I realised I haven’t noticed any marketing agency boasts their success rates.

Individual success stories of some of their clients, yes.

But not overall success rate across all clients.

Why, being in the marketing industry for 3 years, my theory is this, most agencies don’t have high success rates.

Who’s To Blame?

It might or might not be agency’s fault, after dealing with a couple of business owners and insurance agents in my marketing journey, in my opinion many of them don’t have the tenacity required to succeed.

Those clients’ with the right business acumen and mindset, they make the most money from us, pay us the most money, and working with them is a breeze.

Of course there’s some clients on the flipside of that spectrum aswell, they sometimes lose money, pay us the least, and demand 100 different unnecessary things that they think matters (which obviously doesn’t).

Perhaps, this is why there’s the saying that only 5% of businesses succeed.

The Car & Driver Analogy

I’ve recently heard a line from a seasoned marketer Bryan Ang that resonated with me, “Marketing is 20% of the road to success”. It’s up to the business to complete the other 80%.

Imagine marketing agencies as drivers, there’s good drivers and bad drivers.

Now imagine businesses as cars you have 2 cars,

A Good Car: The 5-years old pink color bugatti (Andrew Tate reference hehe), well maintained, serviced regularly
A Bad Car: The horribly maintained car with 10,000 different problematic parts.

Good Driver + Good Car, there’ll be a High chance of success
Good Driver + Bad Car, there’ll be a Low chance of success
Bad Driver + Good Car, You’ll get far, but the risk of accident is high (e.g. a marketing campaign that results in bad PR)
Bad Driver + Bad Car, failure is pretty much guaranteed

Just like how success leaves clues, failure too leaves clues

At the end of the day, I do view it as the agency’s fault for agreeing to take on the client, because if the client displays some red flags during the sales appointment, like makes some strange demand or gives off a weird vibe, the marketing agency has full agency (no pun intended) walk away from the deal.

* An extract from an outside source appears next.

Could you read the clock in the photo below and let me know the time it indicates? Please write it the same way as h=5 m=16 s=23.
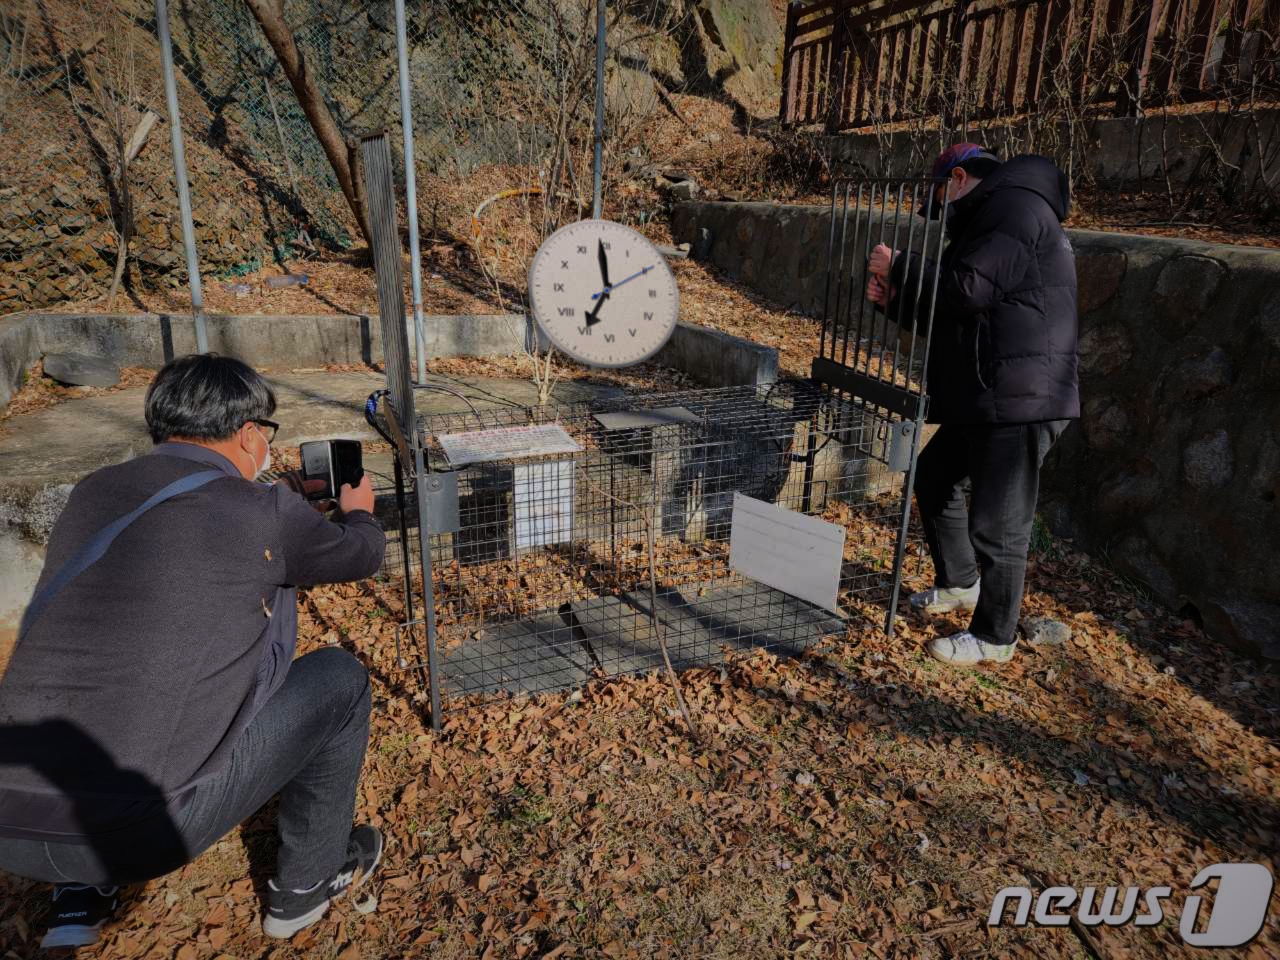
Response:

I recently had a conversation with a friend who runs another marketing agency who’d signs anyone who’s willing to pay him money,

and watching his IG stories for the past few months, it is just him complaining endlessly about all his various clients.
(Thankfully he’s stopped doing that now)

From his experience, and of course some exposure to books like The Win Without Pitching Manifesto by Blair Enns and Chris Do’s content, I’ve decided I’ll only take on up to a maximum of 10 clients (this number might drop to 5 in the future) at any given time.

  1. I’ll only take on clients where we vibe well with each other.
  2. I’m confident my skillsets will make them more money than the amount of money they’re paying to engage me. (A.K.A. We both sense we have the Potential to be The Perfect Fit.)

Remarks: A lot of sales and marketing people like to throw the word “a good fit” around to disarm their prospects when they don’t actually mean it, which is quite sad as it devalues the statement when it’s a claim made by people who actually mean it.

I recently had a zoom call with my friend I mentioned previouly who’d sign anyone, and I came up with a line that we both felt was quite meaningful.

“When you accept someone’s money, you accept them as a part of your statistics.”

Darren Seah, Sep 2022

And I want my business statistics to boast high success rates across all clients.

Which is why Advertise Pte. Ltd. has to be selective.